5 Ed avvegnachè non abbia veduto il sole, nè avuto alcun conoscimento, pure ha più riposo di quell’altro.

6 Il quale, benchè egli vivesse duemila anni, se non gode del bene, che vantaggio ne ha egli? non vanno essi tutti in un medesimo luogo?

7 Tutta la fatica dell’uomo è per la sua bocca; e pur l’anima sua non è giammai sazia.

8 Perciocchè, qual vantaggio ha il savio sopra lo stolto? qual vantaggio ha il povero intendente? di camminare davanti a’ viventi.

9 Meglio è il veder con gli occhi, che andar vagando qua e là con l’anima. Anche questo è vanità, e tormento di spirito.

10 Già fu posto nome all’uomo ciò ch’egli è; ed egli è noto ch’esso nome fu Adamo; ed egli non può litigar con colui che è più forte di lui

11 Quando vi son cose assai, esse accrescono la vanità; e che vantaggio ne ha l’uomo?

12 Perciocchè, chi sa qual cosa sia buona all’uomo in questa vita, tutti i giorni della vita della sua vanità, i quali egli passa come un’ombra? imperocchè, chi dichiarerà all’uomo ciò che sarà dopo lui sotto il sole?

1 V’è un male che ho veduto sotto il sole e che grava di frequente sugli uomini:

2 eccone uno a cui Dio dà ricchezze, tesori e gloria, in guisa che nulla manca all’anima sua di tutto ciò che può desiderare, ma Dio non gli dà il potere di goderne; ne gode uno straniero. Ecco una vanità e un male grave.

3 Se uno generasse cento figliuoli, vivesse molti anni sì che i giorni de’ suoi anni si moltiplicassero, se l’anima sua non si sazia di beni ed ei non ha sepoltura, io dico che un aborto è più felice di lui;

4 poiché l’aborto nasce invano, se ne va nelle tenebre, e il suo nome resta coperto di tenebre;

5 non ha neppur visto né conosciuto il sole e nondimeno ha più riposo di quell’altro.

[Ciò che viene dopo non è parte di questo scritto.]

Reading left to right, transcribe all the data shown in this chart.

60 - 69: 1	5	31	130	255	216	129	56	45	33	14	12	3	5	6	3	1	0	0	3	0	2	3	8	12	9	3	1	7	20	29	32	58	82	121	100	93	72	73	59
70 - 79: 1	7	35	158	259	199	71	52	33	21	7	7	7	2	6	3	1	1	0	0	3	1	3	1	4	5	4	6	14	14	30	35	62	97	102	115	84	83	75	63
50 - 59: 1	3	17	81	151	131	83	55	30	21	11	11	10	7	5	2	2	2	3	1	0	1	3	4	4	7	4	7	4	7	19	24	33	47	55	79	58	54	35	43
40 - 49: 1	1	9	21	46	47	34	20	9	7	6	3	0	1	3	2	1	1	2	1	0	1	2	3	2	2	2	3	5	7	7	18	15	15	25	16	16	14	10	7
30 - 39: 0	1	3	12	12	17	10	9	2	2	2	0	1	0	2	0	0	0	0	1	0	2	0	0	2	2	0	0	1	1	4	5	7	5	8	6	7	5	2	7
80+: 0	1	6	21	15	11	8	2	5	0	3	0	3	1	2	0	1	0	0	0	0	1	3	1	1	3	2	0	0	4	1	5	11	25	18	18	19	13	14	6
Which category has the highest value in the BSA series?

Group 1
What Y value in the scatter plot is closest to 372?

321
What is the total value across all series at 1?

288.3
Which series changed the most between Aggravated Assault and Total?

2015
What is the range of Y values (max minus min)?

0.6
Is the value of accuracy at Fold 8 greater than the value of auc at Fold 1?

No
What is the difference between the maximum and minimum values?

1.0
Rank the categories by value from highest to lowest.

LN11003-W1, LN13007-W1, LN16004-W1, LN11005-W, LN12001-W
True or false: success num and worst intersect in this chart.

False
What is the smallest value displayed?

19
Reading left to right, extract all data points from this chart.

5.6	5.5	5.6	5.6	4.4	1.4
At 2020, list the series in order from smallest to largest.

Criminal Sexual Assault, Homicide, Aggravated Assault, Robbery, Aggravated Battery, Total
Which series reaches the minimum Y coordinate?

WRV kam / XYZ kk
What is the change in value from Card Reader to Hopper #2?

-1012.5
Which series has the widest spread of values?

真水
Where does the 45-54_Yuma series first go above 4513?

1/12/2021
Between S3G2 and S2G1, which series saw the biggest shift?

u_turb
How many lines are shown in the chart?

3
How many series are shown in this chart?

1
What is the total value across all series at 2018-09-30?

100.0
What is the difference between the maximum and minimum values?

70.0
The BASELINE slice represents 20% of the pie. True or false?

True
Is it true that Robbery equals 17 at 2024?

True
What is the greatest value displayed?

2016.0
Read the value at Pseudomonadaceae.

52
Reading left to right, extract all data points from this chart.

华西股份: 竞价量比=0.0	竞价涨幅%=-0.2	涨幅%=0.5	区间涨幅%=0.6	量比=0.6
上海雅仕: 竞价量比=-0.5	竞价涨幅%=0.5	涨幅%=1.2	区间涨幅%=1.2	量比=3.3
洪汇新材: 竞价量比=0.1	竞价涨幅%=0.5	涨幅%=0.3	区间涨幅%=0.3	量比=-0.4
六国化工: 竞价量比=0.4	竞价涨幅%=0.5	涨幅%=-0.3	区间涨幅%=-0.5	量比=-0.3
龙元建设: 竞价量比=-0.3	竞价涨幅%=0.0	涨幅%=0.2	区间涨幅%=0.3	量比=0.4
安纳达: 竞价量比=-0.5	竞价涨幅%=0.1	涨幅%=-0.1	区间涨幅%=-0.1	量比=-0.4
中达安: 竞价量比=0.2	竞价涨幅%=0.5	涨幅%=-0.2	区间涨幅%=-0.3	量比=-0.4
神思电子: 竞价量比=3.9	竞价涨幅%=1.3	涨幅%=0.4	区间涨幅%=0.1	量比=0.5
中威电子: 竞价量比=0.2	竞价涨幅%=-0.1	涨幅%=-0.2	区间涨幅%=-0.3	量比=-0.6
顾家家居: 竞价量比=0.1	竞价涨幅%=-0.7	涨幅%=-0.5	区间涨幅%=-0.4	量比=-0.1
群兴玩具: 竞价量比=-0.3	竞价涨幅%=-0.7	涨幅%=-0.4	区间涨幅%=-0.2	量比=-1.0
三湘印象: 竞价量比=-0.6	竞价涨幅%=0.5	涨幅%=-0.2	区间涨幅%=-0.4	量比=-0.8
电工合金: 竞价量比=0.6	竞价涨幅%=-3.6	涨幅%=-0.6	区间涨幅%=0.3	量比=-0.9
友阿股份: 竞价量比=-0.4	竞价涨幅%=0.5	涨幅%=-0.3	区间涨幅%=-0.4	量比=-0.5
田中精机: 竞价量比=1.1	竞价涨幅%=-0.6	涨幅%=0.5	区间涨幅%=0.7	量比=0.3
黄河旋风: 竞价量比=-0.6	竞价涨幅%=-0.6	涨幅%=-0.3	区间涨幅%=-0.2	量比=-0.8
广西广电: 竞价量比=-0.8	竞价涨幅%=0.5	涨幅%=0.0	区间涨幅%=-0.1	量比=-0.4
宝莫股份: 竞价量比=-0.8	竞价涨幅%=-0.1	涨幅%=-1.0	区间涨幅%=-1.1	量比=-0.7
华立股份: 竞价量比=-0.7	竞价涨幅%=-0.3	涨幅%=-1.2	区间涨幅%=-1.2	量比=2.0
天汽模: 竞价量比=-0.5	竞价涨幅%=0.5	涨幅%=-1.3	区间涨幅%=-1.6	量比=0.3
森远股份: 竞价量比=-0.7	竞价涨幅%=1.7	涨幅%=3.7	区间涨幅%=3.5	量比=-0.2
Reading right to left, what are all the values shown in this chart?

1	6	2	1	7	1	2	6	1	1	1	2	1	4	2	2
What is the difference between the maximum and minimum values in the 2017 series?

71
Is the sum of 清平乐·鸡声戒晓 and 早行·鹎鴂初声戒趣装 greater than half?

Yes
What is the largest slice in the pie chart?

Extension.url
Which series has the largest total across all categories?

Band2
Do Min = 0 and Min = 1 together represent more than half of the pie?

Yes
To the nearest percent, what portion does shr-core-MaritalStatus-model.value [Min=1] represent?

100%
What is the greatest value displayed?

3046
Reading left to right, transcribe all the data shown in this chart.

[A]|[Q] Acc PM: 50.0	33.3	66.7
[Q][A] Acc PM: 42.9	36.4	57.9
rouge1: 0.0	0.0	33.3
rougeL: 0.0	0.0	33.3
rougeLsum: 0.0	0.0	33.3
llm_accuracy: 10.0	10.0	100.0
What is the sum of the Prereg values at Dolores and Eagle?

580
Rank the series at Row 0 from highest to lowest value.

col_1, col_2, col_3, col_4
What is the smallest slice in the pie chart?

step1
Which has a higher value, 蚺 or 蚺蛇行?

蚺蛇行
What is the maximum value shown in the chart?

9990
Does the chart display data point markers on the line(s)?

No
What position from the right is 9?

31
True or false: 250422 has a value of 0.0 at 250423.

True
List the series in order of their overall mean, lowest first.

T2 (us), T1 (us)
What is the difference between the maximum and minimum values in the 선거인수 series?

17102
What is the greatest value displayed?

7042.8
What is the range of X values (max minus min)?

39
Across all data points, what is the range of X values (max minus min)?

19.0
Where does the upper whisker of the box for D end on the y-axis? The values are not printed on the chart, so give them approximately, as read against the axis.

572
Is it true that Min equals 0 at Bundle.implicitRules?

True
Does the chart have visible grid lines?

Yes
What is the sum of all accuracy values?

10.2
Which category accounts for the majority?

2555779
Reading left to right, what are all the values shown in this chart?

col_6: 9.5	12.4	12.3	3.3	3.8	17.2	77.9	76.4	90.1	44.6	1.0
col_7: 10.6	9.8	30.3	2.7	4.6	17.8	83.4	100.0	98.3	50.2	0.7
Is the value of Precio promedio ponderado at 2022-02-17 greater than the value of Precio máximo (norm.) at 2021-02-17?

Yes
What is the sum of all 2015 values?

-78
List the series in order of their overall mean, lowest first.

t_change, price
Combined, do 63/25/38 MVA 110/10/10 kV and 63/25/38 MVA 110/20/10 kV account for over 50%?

6 Quand’anche questi vivesse due volte mille anni, se non gode benessere, a che pro? Non va tutto a finire in un medesimo luogo?

7 Tutta la fatica dell’uomo è per la sua bocca, e nondimeno l’appetito suo non è mai sazio.

8 Che vantaggio ha il savio sopra lo stolto? O che vantaggio ha il povero che sa come condursi in presenza de’ viventi?

9 Veder con gli occhi val meglio del lasciar vagare i propri desideri. Anche questo è vanità e un correr dietro al vento.

10 Ciò che esiste è già stato chiamato per nome da tempo, ed è noto che cosa l’uomo è, e che non può contendere con Colui ch’è più forte di lui.

11 Moltiplicar le parole è moltiplicare la vanità; che pro ne viene all’uomo?

12 Poiché chi sa ciò ch’è buono per l’uomo nella sua vita, durante tutti i giorni della sua vita vana, ch’egli passa come un’ombra? E chi sa dire all’uomo quel che sarà dopo di lui sotto il sole?